Au niveau de la jouabilité, on retrouve certains défauts inhérents à la série. Par exemple, il sera toujours impossible de tirer et de marcher en même temps. Cela demeure assez stressant, notamment quand nos amis infectés balancent des grenades ou nous tirent dessus. Heureusement pour nous, une nouveauté fait son apparition, la possibilité de se planquer contre des murs pour pouvoir viser tranquillement. Un peu comme dans Gears of War me direz-vous, mais c’est plutôt une bonne référence non ? On pestera aussi souvent contre son acolyte, surtout quand elle est gérée par l’ordinateur. Avec une forte tendance à tirer sur tout ce qui bouge, même les zombies inutiles, elle gaspille les munitions comme jamais et ne sert pas à grand-chose, d’autant plus que les actions contextuelles avec elle sont peu nombreuses. Les casse-têtes dans le jeu sont assez limités, ne proposant pas de grande réflexion et on sent qu’à ce niveau, tout a baissé. Même le bestiaire semble plus édulcoré qu’auparavant. On aura bien une chauve-souris géante, une araignée géante ou encore un monstre marin, mais tout cela reste beaucoup moins gore qu’auparavant, ou tout du moins, moins dérangeant. Bref, si tout n’est pas si dégueulasse, le jeu reste tout de même un poil décevant.

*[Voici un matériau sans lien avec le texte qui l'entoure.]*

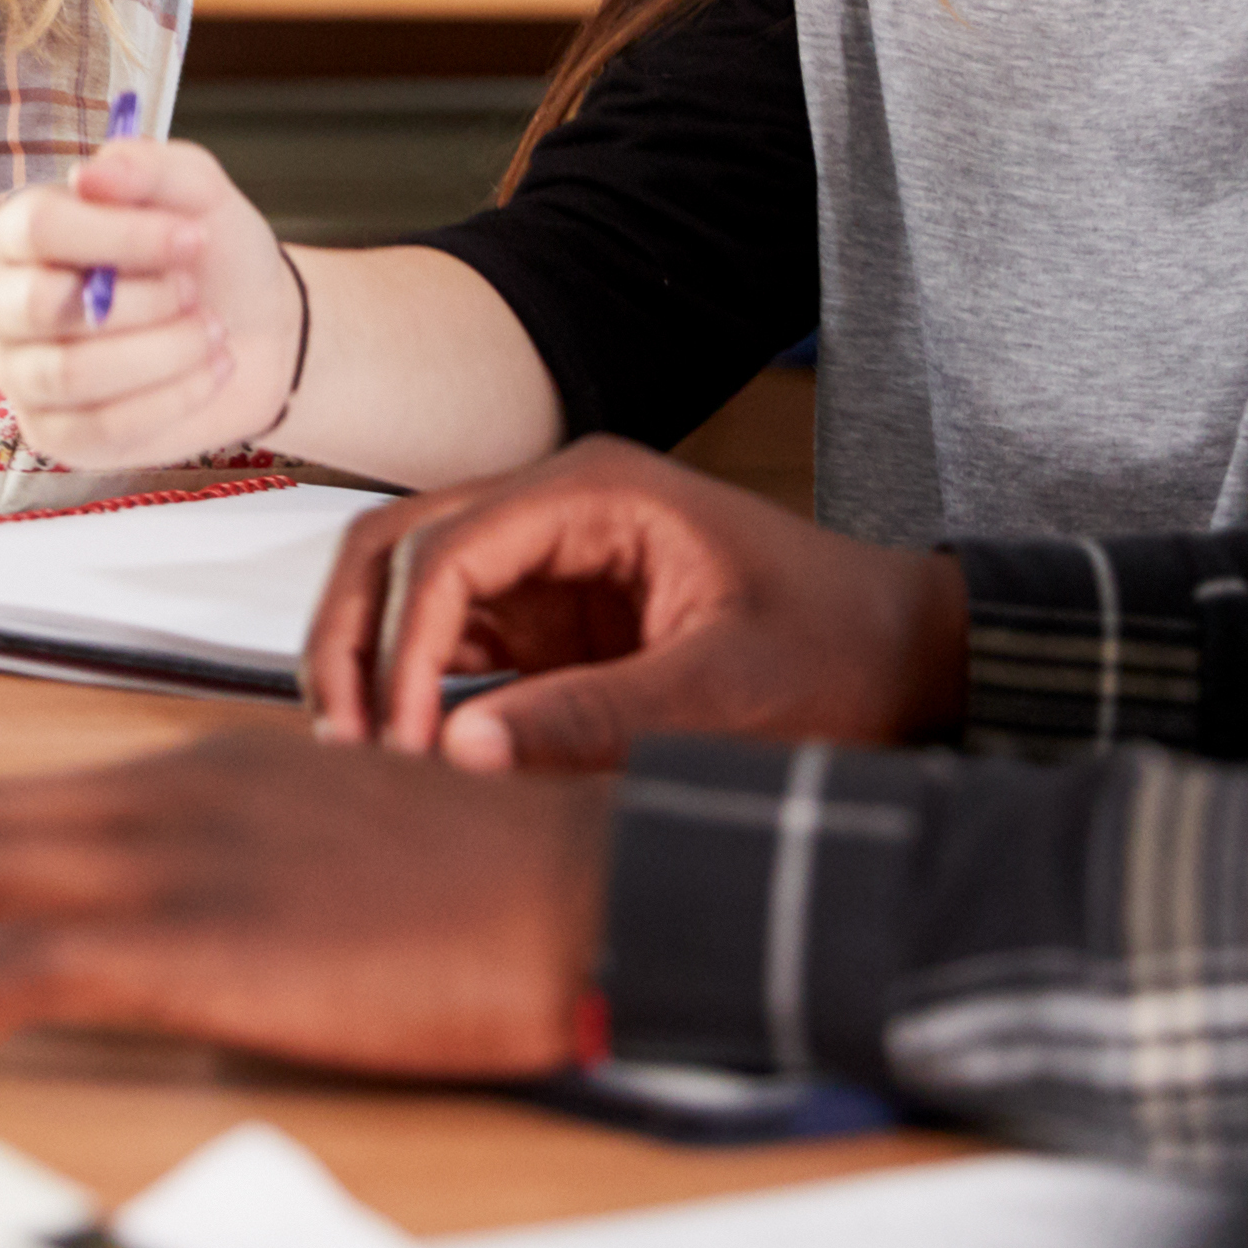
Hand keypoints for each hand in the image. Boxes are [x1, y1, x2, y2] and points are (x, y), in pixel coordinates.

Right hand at [0, 135, 301, 468]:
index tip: (191, 236)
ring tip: (211, 330)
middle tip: (191, 289)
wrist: (255, 326)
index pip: (36, 229)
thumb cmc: (208, 252)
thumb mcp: (195, 189)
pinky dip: (173, 396)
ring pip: (72, 373)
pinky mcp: (56, 435)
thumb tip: (91, 175)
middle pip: (40, 305)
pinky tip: (212, 369)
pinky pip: (102, 427)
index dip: (117, 235)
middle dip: (139, 300)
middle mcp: (7, 303)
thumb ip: (145, 166)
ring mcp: (24, 374)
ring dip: (163, 351)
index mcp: (23, 233)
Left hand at [0, 726, 613, 1092]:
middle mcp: (162, 793)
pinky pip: (16, 972)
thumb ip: (243, 862)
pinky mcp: (195, 940)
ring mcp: (174, 858)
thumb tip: (183, 924)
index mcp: (196, 768)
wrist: (581, 884)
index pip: (2, 798)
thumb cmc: (490, 882)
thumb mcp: (337, 843)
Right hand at [304, 439, 962, 772]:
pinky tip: (407, 754)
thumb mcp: (724, 693)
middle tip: (342, 742)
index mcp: (597, 493)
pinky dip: (415, 687)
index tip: (401, 742)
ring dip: (372, 660)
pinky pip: (454, 637)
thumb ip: (592, 718)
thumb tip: (460, 752)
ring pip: (410, 587)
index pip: (448, 549)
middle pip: (398, 548)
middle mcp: (557, 508)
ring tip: (358, 753)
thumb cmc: (837, 652)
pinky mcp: (554, 615)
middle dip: (353, 639)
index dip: (404, 647)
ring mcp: (549, 559)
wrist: (905, 654)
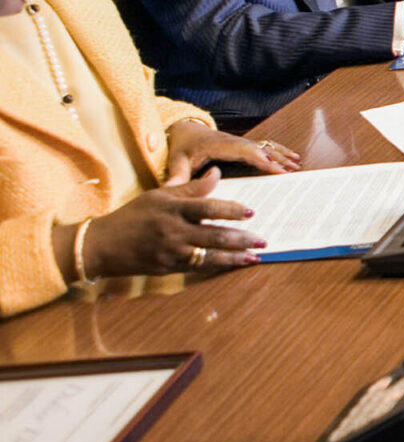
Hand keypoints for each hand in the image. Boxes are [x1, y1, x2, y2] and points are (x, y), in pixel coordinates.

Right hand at [78, 169, 262, 278]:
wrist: (102, 245)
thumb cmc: (133, 215)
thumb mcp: (159, 195)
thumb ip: (191, 187)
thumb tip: (217, 173)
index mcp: (172, 209)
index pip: (207, 208)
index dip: (231, 210)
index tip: (251, 212)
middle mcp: (173, 231)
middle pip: (213, 235)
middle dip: (241, 239)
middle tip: (262, 239)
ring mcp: (171, 252)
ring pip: (209, 256)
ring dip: (235, 257)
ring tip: (255, 256)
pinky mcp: (169, 267)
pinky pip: (199, 267)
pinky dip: (218, 266)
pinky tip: (234, 264)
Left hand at [163, 120, 298, 183]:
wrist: (184, 130)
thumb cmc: (182, 146)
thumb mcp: (176, 160)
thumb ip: (175, 175)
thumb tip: (169, 190)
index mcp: (220, 145)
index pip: (244, 150)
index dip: (260, 158)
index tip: (274, 167)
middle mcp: (234, 141)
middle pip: (259, 148)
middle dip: (276, 159)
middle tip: (291, 171)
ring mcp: (240, 142)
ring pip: (264, 146)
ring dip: (281, 155)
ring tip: (296, 165)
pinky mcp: (244, 145)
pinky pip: (264, 146)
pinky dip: (279, 151)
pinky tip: (291, 158)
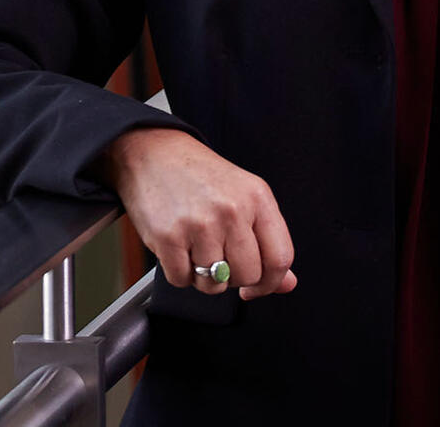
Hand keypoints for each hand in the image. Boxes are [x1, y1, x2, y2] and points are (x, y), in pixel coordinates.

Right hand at [102, 128, 297, 300]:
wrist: (153, 153)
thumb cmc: (198, 176)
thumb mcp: (243, 196)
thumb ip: (267, 240)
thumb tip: (286, 284)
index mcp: (257, 197)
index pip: (280, 258)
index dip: (270, 282)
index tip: (255, 286)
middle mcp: (232, 210)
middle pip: (247, 275)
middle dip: (232, 277)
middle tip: (218, 258)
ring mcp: (200, 224)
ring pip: (215, 284)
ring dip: (203, 277)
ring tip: (195, 249)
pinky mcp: (168, 237)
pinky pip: (182, 280)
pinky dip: (179, 273)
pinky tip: (177, 249)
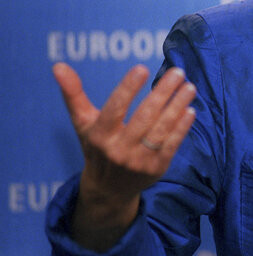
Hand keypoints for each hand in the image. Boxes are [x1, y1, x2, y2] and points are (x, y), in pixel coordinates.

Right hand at [53, 62, 195, 249]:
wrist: (109, 190)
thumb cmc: (97, 147)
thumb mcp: (83, 123)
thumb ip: (73, 94)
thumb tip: (58, 65)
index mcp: (99, 135)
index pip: (114, 108)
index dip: (128, 88)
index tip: (142, 68)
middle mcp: (118, 149)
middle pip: (144, 116)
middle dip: (163, 92)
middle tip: (178, 72)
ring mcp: (139, 160)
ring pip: (161, 129)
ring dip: (177, 106)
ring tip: (189, 87)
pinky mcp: (156, 168)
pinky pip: (171, 145)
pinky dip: (182, 127)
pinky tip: (190, 110)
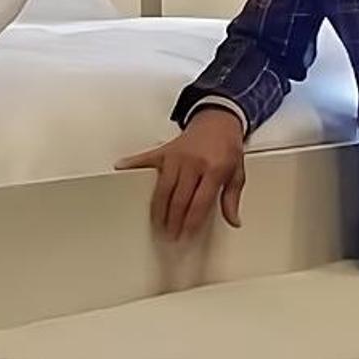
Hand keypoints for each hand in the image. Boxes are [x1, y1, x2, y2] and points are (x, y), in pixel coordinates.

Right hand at [116, 108, 247, 238]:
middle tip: (170, 238)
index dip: (192, 223)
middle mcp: (193, 163)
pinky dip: (132, 164)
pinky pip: (145, 159)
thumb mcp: (237, 173)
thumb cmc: (226, 147)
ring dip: (158, 211)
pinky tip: (121, 170)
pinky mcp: (164, 151)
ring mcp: (176, 156)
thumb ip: (232, 198)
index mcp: (214, 169)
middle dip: (173, 222)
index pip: (199, 203)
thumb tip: (233, 221)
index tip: (187, 236)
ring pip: (162, 189)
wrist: (219, 120)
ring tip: (156, 226)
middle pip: (178, 199)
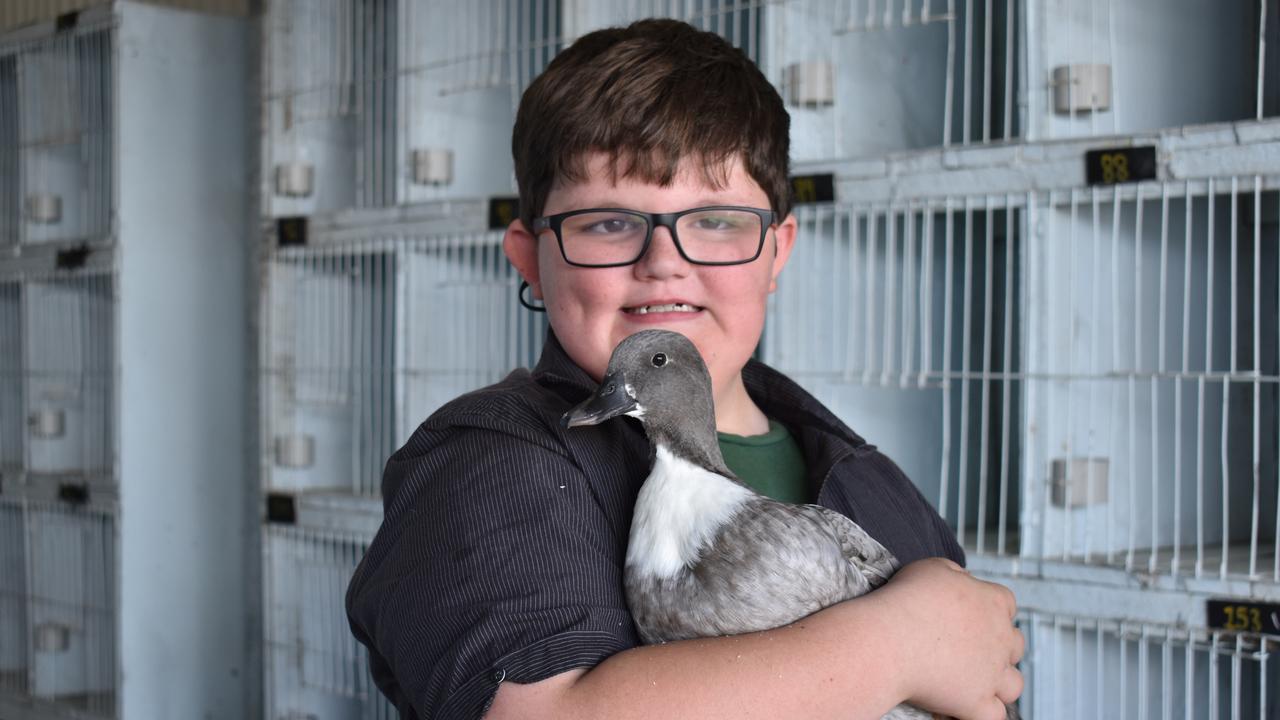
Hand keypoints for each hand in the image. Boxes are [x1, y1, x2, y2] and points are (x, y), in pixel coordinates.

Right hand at [873, 558, 1023, 719]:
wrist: (888, 640)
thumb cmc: (905, 601)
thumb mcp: (932, 568)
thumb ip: (956, 574)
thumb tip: (964, 580)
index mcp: (993, 602)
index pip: (1006, 603)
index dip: (987, 608)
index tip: (964, 613)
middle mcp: (1001, 639)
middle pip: (1014, 644)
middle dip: (997, 647)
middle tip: (966, 648)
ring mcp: (992, 673)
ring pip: (1013, 684)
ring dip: (997, 683)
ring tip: (970, 682)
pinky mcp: (977, 703)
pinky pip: (995, 716)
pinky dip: (982, 713)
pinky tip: (958, 708)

Au final, Resident Evil 5 montre un changement de cap qui peut tromper le joueur dans ses attentes, surtout pour les aficionados de la série. S’éloignant vraiment du Survival Horror pour proposer un titre exclusivement action, le jeu se perd un peu dans sa ligne conductrice et c’est bien dommage. Néanmoins, il demeure divertissant et agréable et propose une durée de vie assez honnête. Sans être dénué d’intérêt, Resident Evil 5 reste quand même le plus décevant de la saga.